Goff’s 150% rates increase on accommodation providers slammed

Michael Barnett writes:

There is no other way to put it – the Mayor’s proposed way to pay for Auckland’s tourism promotion is a knee-jerk, easy response that will not deliver positive benefits to the city.

Call it what you like, a visitor levy, a bed tax or a tourism tax but it is a rate increase, and calculated like other rates – on capital value.

A breakdown of the targeted rate he wants to impose on Auckland accommodation operators shows that central city hotel rates will increase on average by 150 per cent with some facing hikes of more than 250 per cent.

For example, if a hotel operator is paying $1 million in rates now – and some are – it will go up to $2.6m assuming that the hotel’s capital value doesn’t also increase.

That’s a huge increase.

Tourism generated spending of more than $7500m last year.
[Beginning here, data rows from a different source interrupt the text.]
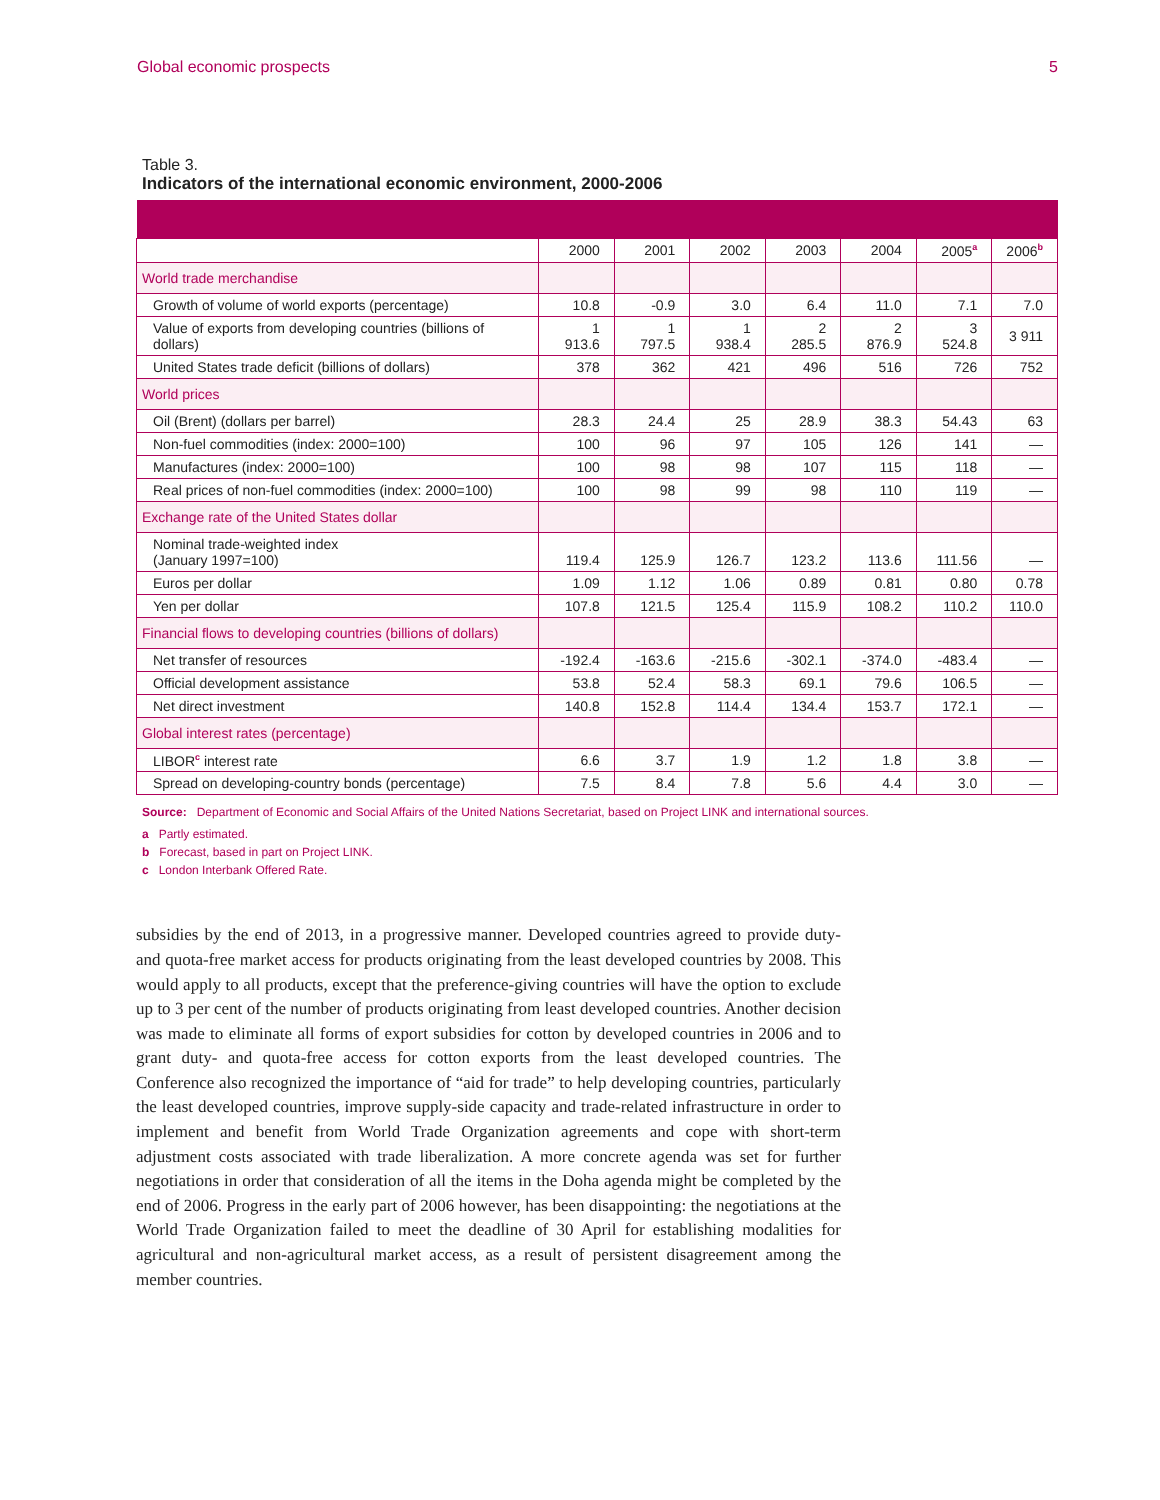Global economic prospects 5
Table 3.
Indicators of the international economic environment, 2000-2006
| | 2000 | 2001 | 2002 | 2003 | 2004 | 2005<sup>a</sup> | 2006<sup>b</sup> |
| --- | --- | --- | --- | --- | --- | --- | --- |
| World trade merchandise | | | | | | | |
| Growth of volume of world exports (percentage) | 10.8 | -0.9 | 3.0 | 6.4 | 11.0 | 7.1 | 7.0 |
| Value of exports from developing countries (billions of dollars) | 1 913.6 | 1 797.5 | 1 938.4 | 2 285.5 | 2 876.9 | 3 524.8 | 3 911 |
| United States trade deficit (billions of dollars) | 378 | 362 | 421 | 496 | 516 | 726 | 752 |
| World prices | | | | | | | |
| Oil (Brent) (dollars per barrel) | 28.3 | 24.4 | 25 | 28.9 | 38.3 | 54.43 | 63 |
| Non-fuel commodities (index: 2000=100) | 100 | 96 | 97 | 105 | 126 | 141 | — |
| Manufactures (index: 2000=100) | 100 | 98 | 98 | 107 | 115 | 118 | — |
| Real prices of non-fuel commodities (index: 2000=100) | 100 | 98 | 99 | 98 | 110 | 119 | — |
| Exchange rate of the United States dollar | | | | | | | |
| Nominal trade-weighted index (January 1997=100) | 119.4 | 125.9 | 126.7 | 123.2 | 113.6 | 111.56 | — |
| Euros per dollar | 1.09 | 1.12 | 1.06 | 0.89 | 0.81 | 0.80 | 0.78 |
| Yen per dollar | 107.8 | 121.5 | 125.4 | 115.9 | 108.2 | 110.2 | 110.0 |
| Financial flows to developing countries (billions of dollars) | | | | | | | |
| Net transfer of resources | -192.4 | -163.6 | -215.6 | -302.1 | -374.0 | -483.4 | — |
| Official development assistance | 53.8 | 52.4 | 58.3 | 69.1 | 79.6 | 106.5 | — |
| Net direct investment | 140.8 | 152.8 | 114.4 | 134.4 | 153.7 | 172.1 | — |
| Global interest rates (percentage) | | | | | | | |
| LIBOR<sup>c</sup> interest rate | 6.6 | 3.7 | 1.9 | 1.2 | 1.8 | 3.8 | — |
| Spread on developing-country bonds (percentage) | 7.5 | 8.4 | 7.8 | 5.6 | 4.4 | 3.0 | — |
Source: Department of Economic and Social Affairs of the United Nations Secretariat, based on Project LINK and international sources.
a Partly estimated.
b Forecast, based in part on Project LINK.
c London Interbank Offered Rate.
subsidies by the end of 2013, in a progressive manner. Developed countries agreed to provide duty- and quota-free market access for products originating from the least developed countries by 2008. This would apply to all products, except that the preference-giving countries will have the option to exclude up to 3 per cent of the number of products originating from least developed countries. Another decision was made to eliminate all forms of export subsidies for cotton by developed countries in 2006 and to grant duty- and quota-free access for cotton exports from the least developed countries. The Conference also recognized the importance of “aid for trade” to help developing countries, particularly the least developed countries, improve supply-side capacity and trade-related infrastructure in order to implement and benefit from World Trade Organization agreements and cope with short-term adjustment costs associated with trade liberalization. A more concrete agenda was set for further negotiations in order that consideration of all the items in the Doha agenda might be completed by the end of 2006. Progress in the early part of 2006 however, has been disappointing: the negotiations at the World Trade Organization failed to meet the deadline of 30 April for establishing modalities for agricultural and non-agricultural market access, as a result of persistent disagreement among the member countries.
But accommodation accounted for just 10 per cent (around $720m). Retail generated 30 per cent, cafes and restaurants 17 per cent, transport 16 per cent and tourism activities 13 per cent. Yet the accommodation sector gets just 10 per cent of the direct benefit but is being asked to pay 100 per cent of the cost. If that is not grossly unfair, I don’t know what is.

I’m in favour of user pays, but this seems to be asking 10% of the tourism sector to fund 100% of the tourism spend by Council. And even worse they get no say in where that spend goes.
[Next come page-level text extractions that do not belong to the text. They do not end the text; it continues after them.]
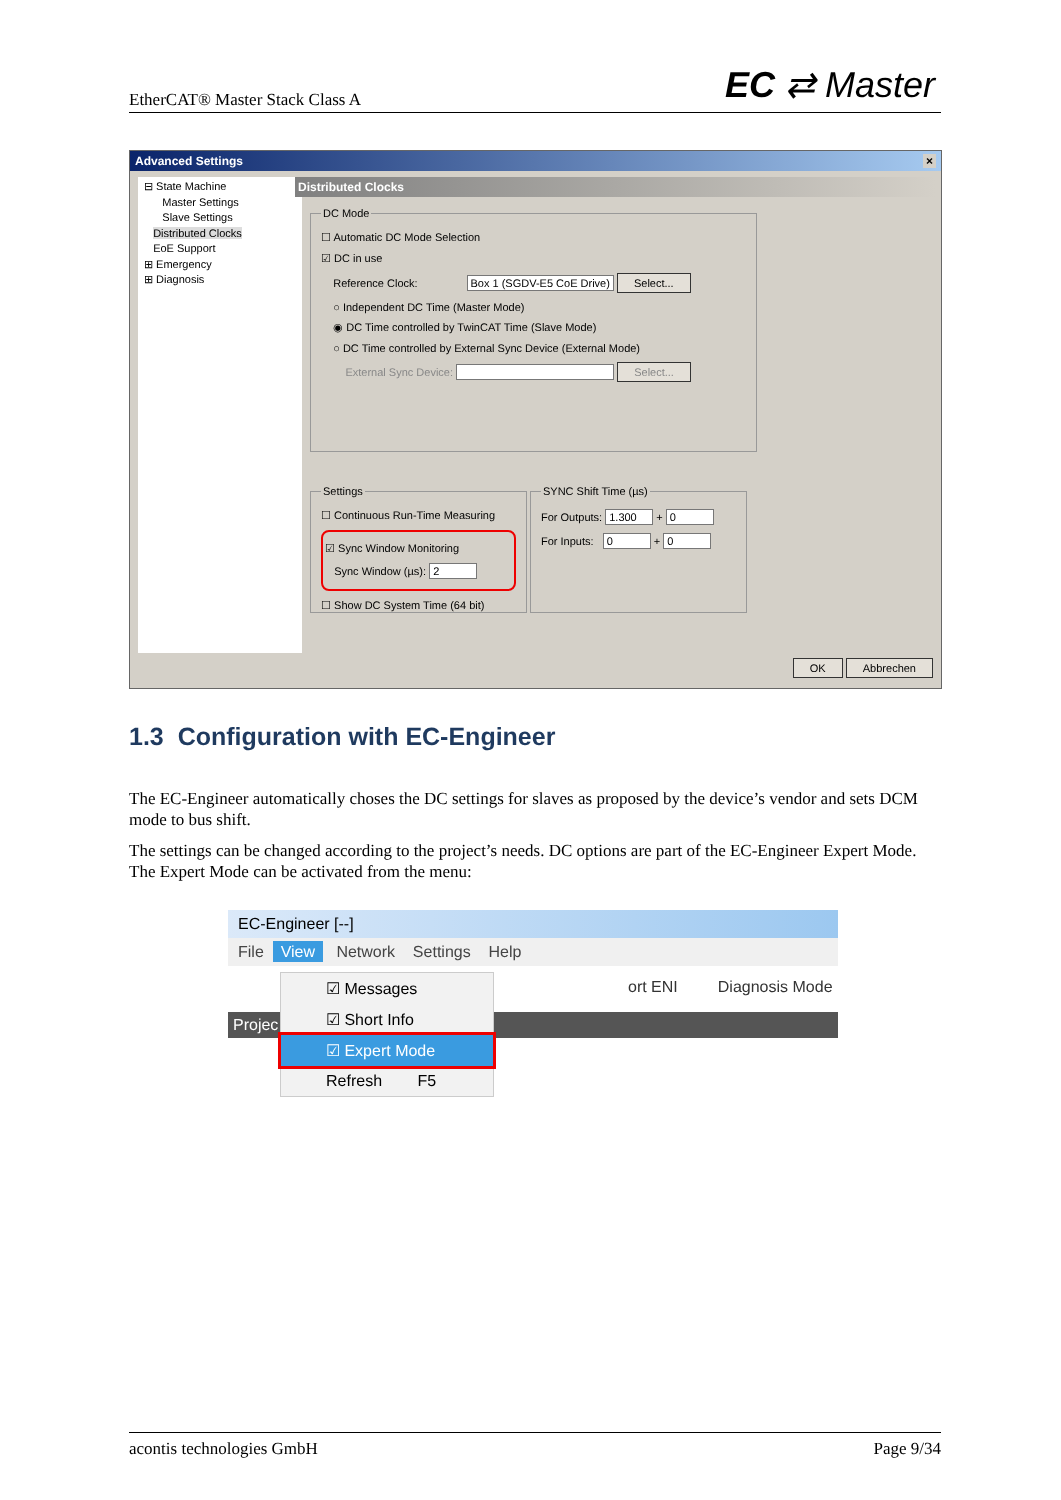EtherCAT® Master Stack Class A EC ⇄ Master
Advanced Settings ×
⊟ State Machine
Master Settings
Slave Settings
Distributed Clocks
EoE Support
⊞ Emergency
⊞ Diagnosis
Distributed Clocks
DC Mode
☐ Automatic DC Mode Selection
☑ DC in use
Reference Clock: Box 1 (SGDV-E5 CoE Drive) Select...
○ Independent DC Time (Master Mode)
◉ DC Time controlled by TwinCAT Time (Slave Mode)
○ DC Time controlled by External Sync Device (External Mode)
External Sync Device: Select...
Settings
☐ Continuous Run-Time Measuring
☑ Sync Window Monitoring
Sync Window (µs): 2
☐ Show DC System Time (64 bit)
SYNC Shift Time (µs)
For Outputs: 1.300 + 0
For Inputs: 0 + 0
OK Abbrechen
1.3 Configuration with EC-Engineer
The EC-Engineer automatically choses the DC settings for slaves as proposed by the device’s vendor and sets DCM mode to bus shift.
The settings can be changed according to the project’s needs. DC options are part of the EC-Engineer Expert Mode. The Expert Mode can be activated from the menu:
EC-Engineer [--]
File View Network Settings Help
ort ENI Diagnosis Mode
Projec
☑ Messages
☑ Short Info
☑ Expert Mode
Refresh F5
acontis technologies GmbH Page 9/34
It gets worse. The rate will have an immediate impact on both the underlying value of existing accommodation assets and the feasibility of new projects.
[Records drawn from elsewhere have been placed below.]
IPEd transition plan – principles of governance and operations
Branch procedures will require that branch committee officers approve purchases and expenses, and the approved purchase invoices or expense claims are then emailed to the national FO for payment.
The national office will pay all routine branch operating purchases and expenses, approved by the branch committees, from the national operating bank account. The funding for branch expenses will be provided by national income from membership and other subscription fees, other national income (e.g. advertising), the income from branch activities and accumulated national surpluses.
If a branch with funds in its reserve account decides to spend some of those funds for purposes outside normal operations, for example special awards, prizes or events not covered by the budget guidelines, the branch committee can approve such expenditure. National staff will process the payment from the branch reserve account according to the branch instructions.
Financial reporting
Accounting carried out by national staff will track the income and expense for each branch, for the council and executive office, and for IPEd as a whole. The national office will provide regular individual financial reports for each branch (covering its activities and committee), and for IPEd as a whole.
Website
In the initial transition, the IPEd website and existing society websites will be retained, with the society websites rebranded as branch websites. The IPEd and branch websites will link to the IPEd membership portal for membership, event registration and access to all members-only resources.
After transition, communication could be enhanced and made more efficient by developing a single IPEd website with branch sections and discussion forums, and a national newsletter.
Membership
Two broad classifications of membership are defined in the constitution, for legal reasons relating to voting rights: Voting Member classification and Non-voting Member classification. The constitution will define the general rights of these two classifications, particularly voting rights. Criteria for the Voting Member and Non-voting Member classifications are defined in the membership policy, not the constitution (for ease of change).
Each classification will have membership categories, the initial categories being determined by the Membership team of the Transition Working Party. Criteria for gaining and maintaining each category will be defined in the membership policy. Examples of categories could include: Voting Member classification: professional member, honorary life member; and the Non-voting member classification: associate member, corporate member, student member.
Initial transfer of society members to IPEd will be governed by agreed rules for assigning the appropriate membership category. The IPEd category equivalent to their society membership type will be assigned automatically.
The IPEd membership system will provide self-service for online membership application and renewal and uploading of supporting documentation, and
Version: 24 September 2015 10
That’s anti-business and an insult in respect of the impact it will have, for example, on profit before tax, which will be reduced by some 10 per cent in a good profit year and more in quieter years – because the rate will have to be paid regardless of the number of guests.

So again far from user pays.

It is not too late for council to pause and seek a change of thinking, and keep its promises. The obvious place for council to look at other options is in-house. Council’s salary bill is more than $600m – a 10 per cent cut would easily recover the tourism promotion spend. Then there is council’s more than $60 billion of assets, including buildings it owns.

Far easier to tax more, rather than control spending.